WORK REQUIRED: Only the lines of the data holding the string "wrist" need to be returned.

Recorded data
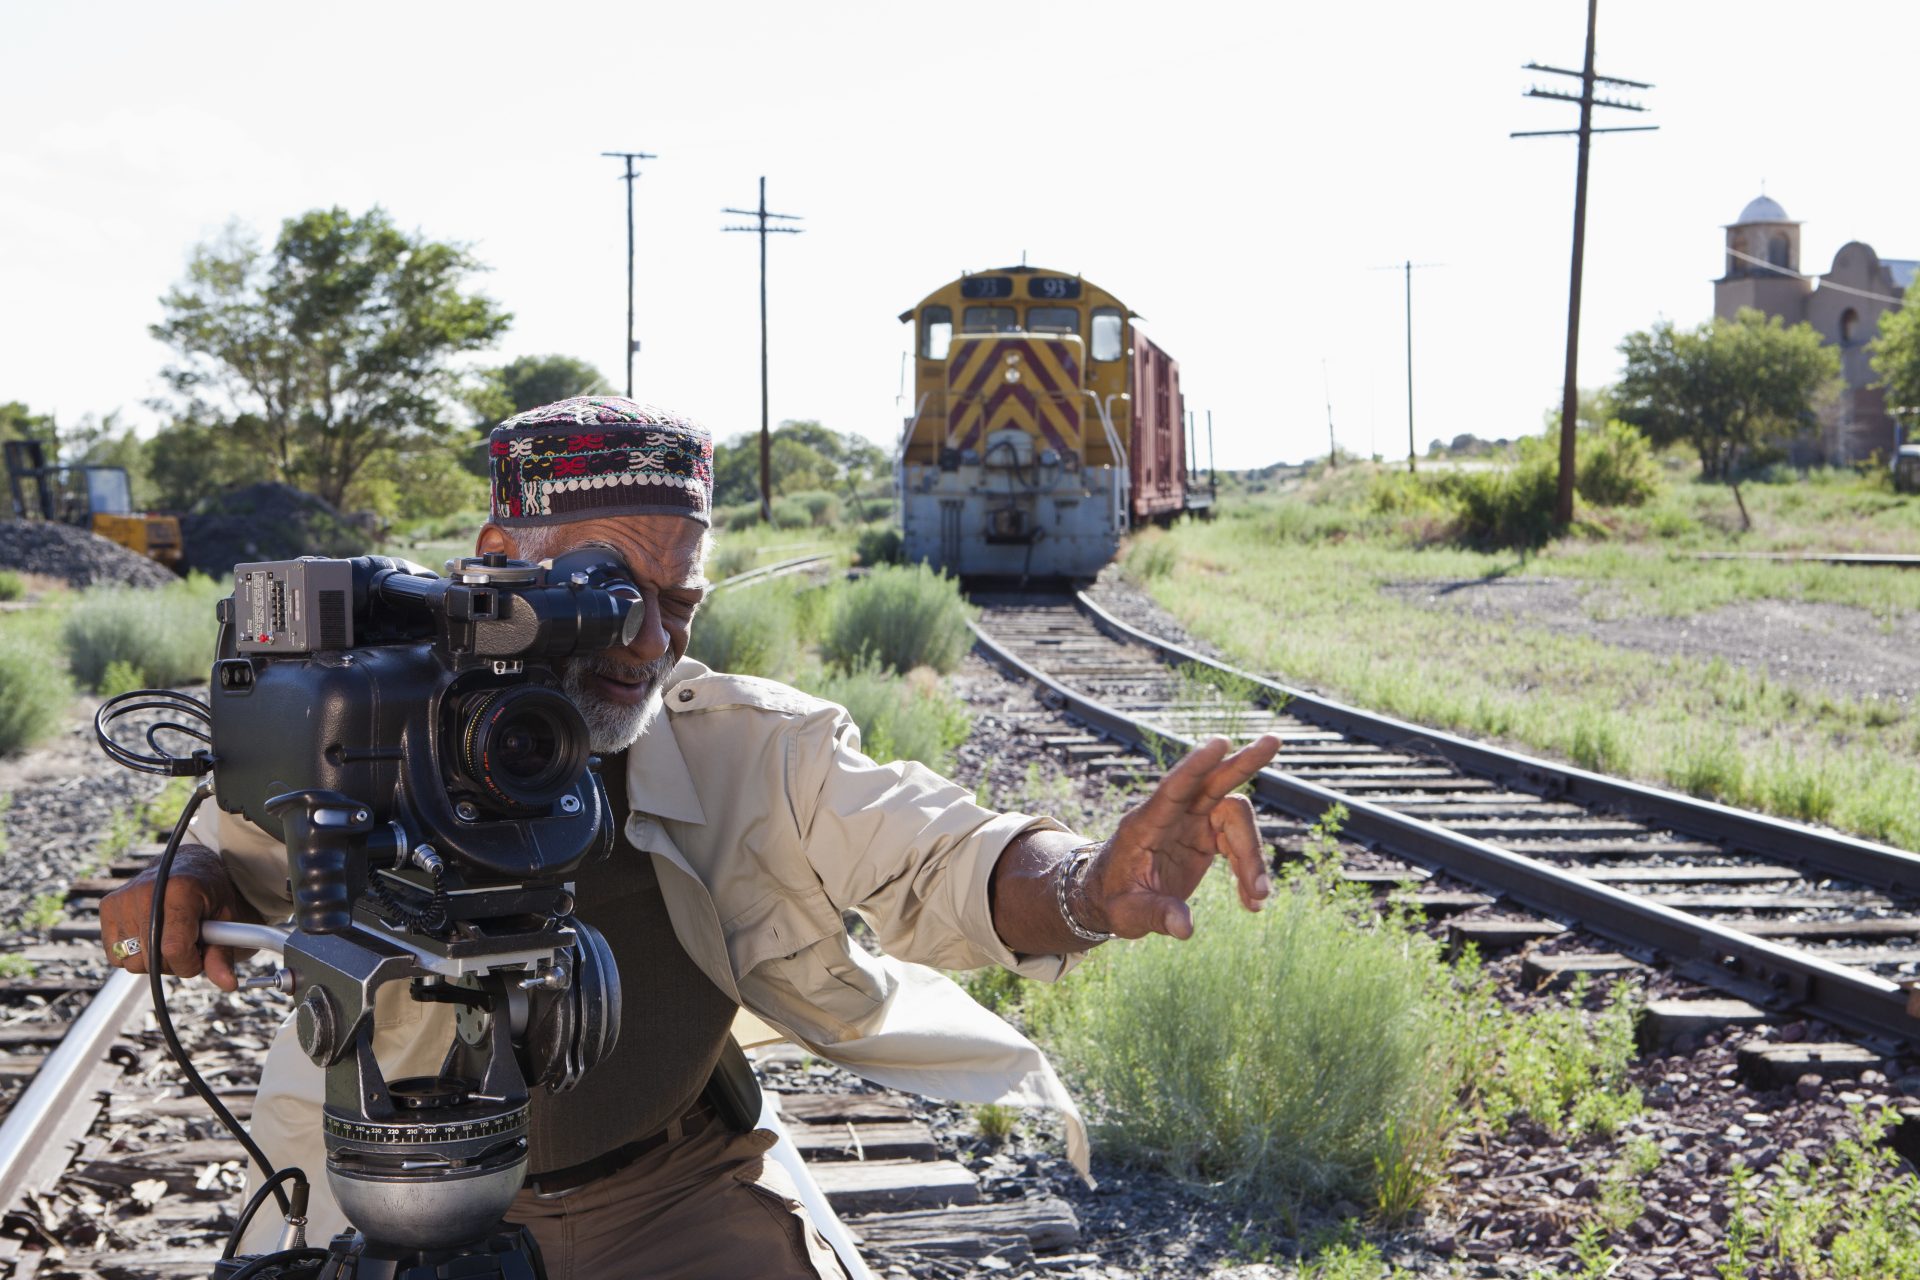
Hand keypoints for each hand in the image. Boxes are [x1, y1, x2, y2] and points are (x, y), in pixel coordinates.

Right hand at [99, 845, 242, 991]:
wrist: (186, 866)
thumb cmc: (208, 894)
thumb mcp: (225, 919)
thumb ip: (222, 954)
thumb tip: (228, 985)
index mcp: (180, 890)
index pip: (174, 948)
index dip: (189, 963)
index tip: (200, 957)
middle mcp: (144, 892)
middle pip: (152, 959)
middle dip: (175, 962)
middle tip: (189, 942)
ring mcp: (121, 900)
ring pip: (132, 963)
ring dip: (155, 960)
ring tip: (170, 936)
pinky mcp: (107, 907)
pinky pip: (116, 956)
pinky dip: (136, 955)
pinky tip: (151, 935)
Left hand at [1077, 734, 1281, 939]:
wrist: (1110, 898)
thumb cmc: (1112, 901)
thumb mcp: (1127, 914)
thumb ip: (1155, 915)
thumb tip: (1186, 928)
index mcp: (1146, 823)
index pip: (1174, 788)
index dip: (1196, 765)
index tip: (1221, 741)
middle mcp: (1172, 816)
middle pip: (1213, 783)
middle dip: (1244, 763)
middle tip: (1274, 741)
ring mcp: (1191, 823)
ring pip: (1235, 820)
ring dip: (1252, 857)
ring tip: (1257, 899)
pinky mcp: (1205, 837)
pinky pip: (1238, 845)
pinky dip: (1249, 872)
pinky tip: (1251, 902)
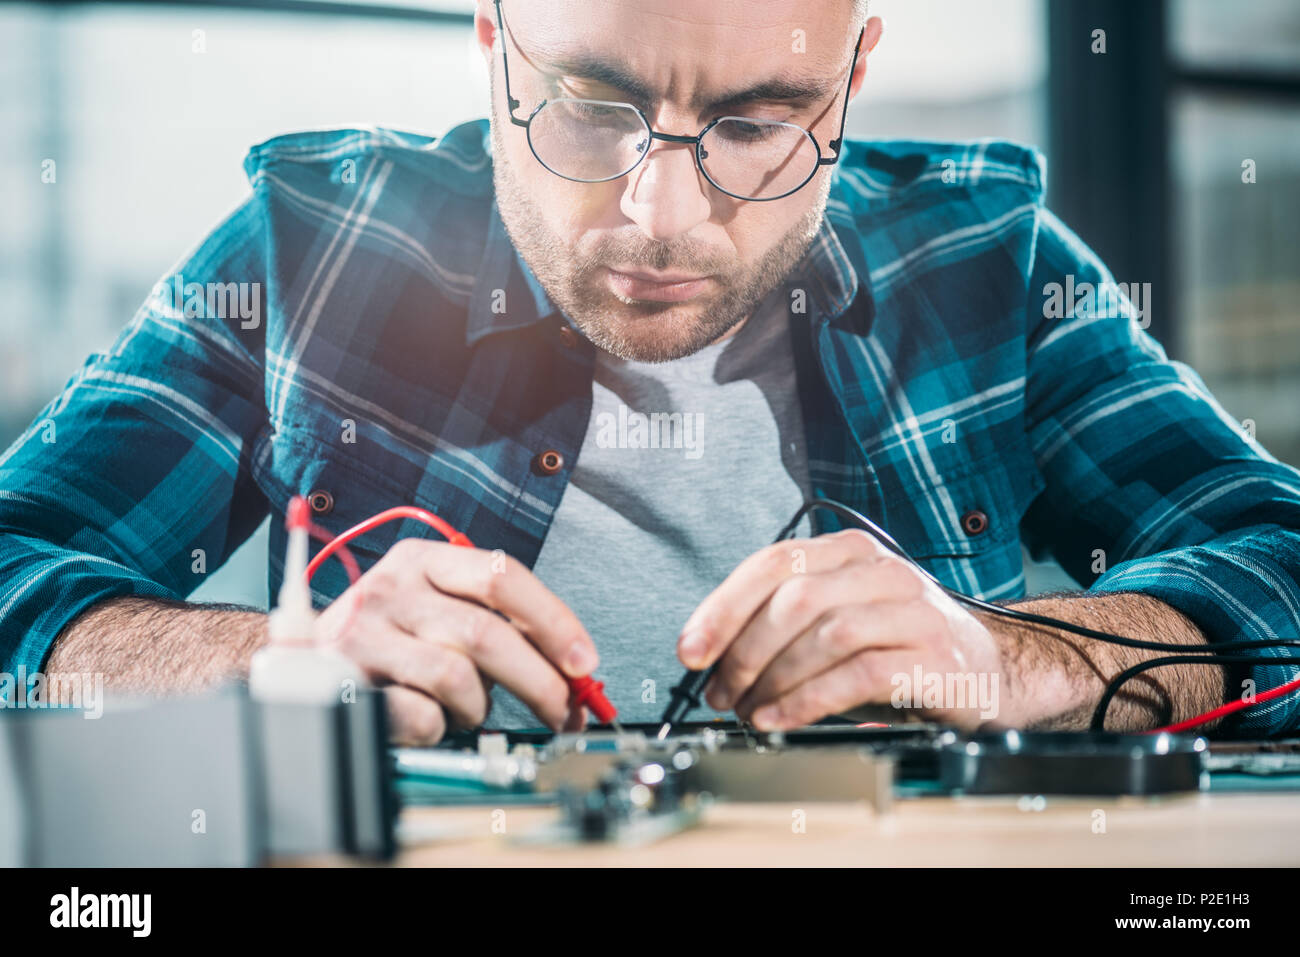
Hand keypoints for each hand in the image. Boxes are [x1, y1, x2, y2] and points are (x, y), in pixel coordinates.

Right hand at [314, 539, 597, 743]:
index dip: (553, 620)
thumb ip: (495, 622)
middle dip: (540, 682)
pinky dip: (439, 726)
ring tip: (469, 708)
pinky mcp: (347, 685)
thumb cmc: (387, 634)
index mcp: (422, 559)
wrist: (299, 659)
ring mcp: (364, 636)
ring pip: (457, 678)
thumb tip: (571, 666)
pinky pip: (422, 716)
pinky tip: (429, 717)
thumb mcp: (433, 604)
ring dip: (478, 706)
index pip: (502, 576)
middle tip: (565, 712)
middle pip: (487, 634)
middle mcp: (391, 589)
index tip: (584, 661)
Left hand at [678, 529, 1007, 730]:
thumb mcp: (842, 618)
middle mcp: (882, 572)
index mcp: (851, 552)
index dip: (722, 607)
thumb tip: (713, 653)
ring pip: (823, 635)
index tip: (690, 649)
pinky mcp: (932, 658)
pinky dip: (807, 701)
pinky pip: (856, 676)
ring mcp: (912, 612)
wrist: (991, 671)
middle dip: (742, 651)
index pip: (773, 563)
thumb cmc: (902, 648)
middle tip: (719, 691)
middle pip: (794, 600)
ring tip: (748, 710)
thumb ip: (786, 621)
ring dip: (772, 679)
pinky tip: (781, 718)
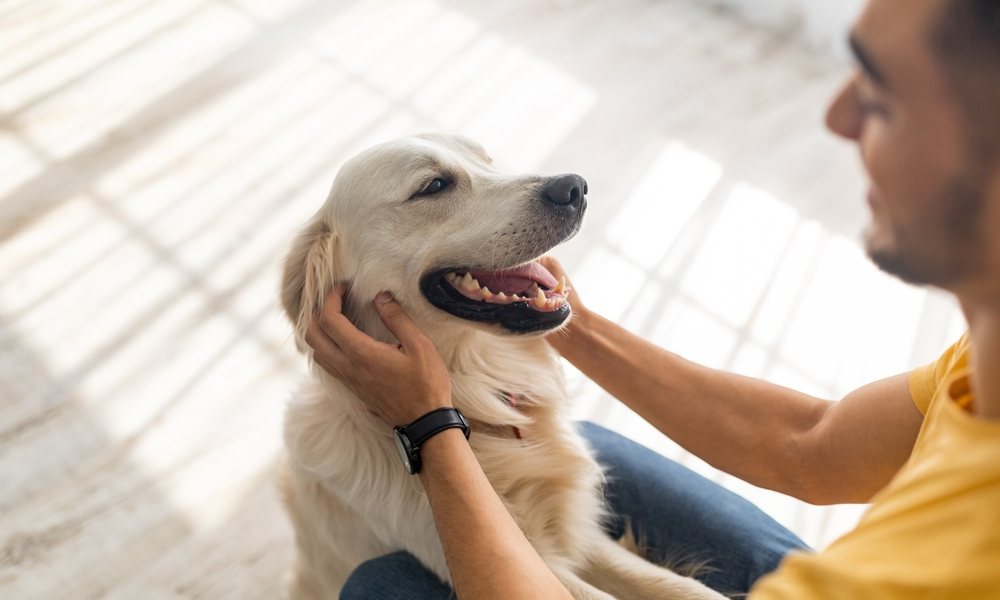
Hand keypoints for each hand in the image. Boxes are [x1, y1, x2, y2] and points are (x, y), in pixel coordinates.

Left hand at [305, 285, 451, 425]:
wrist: (424, 422)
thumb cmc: (426, 384)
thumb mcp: (420, 346)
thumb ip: (397, 319)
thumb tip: (380, 296)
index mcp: (361, 354)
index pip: (330, 320)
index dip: (331, 298)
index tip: (343, 286)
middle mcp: (348, 367)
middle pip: (312, 336)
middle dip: (318, 312)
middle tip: (335, 299)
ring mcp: (348, 380)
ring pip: (316, 352)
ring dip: (319, 330)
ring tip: (336, 316)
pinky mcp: (353, 388)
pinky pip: (327, 364)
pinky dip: (326, 346)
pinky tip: (343, 339)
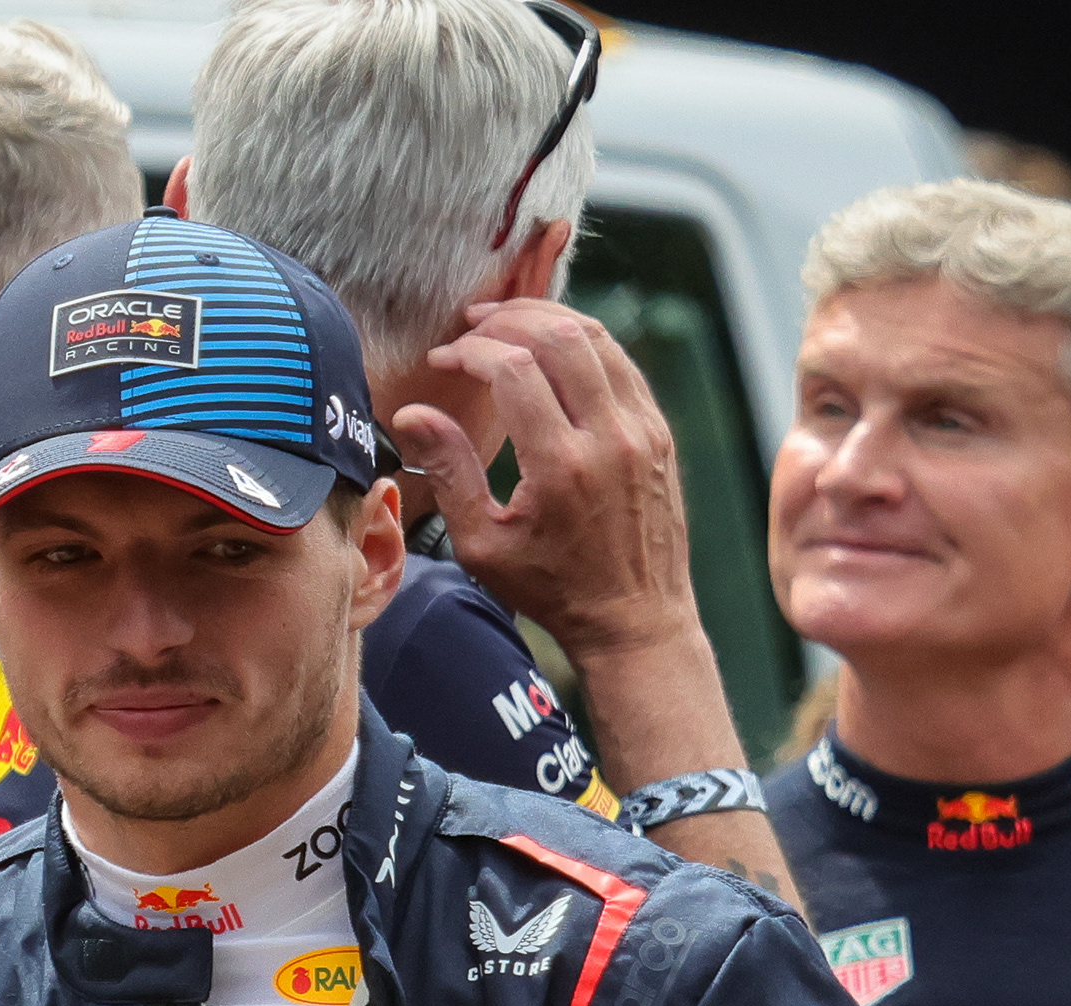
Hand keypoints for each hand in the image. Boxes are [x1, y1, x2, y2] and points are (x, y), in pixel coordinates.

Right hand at [398, 298, 693, 663]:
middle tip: (472, 328)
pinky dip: (584, 343)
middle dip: (508, 320)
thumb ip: (449, 472)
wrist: (634, 620)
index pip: (513, 369)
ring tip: (508, 324)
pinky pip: (622, 363)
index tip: (443, 360)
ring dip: (548, 319)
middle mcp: (608, 439)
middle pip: (559, 337)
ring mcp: (642, 432)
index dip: (471, 352)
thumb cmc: (552, 590)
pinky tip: (554, 350)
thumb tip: (411, 414)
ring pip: (598, 338)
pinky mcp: (659, 434)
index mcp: (560, 467)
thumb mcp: (483, 545)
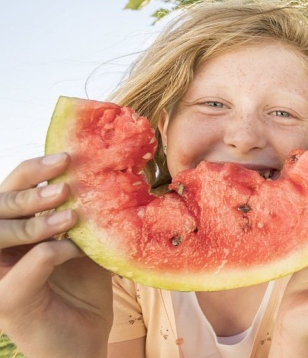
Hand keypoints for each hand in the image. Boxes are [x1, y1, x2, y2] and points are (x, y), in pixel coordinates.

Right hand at [0, 154, 112, 357]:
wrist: (82, 345)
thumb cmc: (81, 295)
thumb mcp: (86, 247)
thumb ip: (87, 219)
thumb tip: (109, 177)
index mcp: (12, 236)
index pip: (10, 192)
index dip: (32, 171)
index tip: (65, 156)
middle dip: (30, 185)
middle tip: (65, 172)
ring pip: (0, 233)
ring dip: (35, 216)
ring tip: (71, 209)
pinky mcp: (9, 301)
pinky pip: (29, 264)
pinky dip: (54, 250)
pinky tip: (78, 249)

OUTPUT:
wrist: (186, 866)
wrist: (1110, 898)
wrist: (299, 659)
wrist: (991, 671)
wrist: (424, 422)
wrist: (634, 620)
wrist: (82, 345)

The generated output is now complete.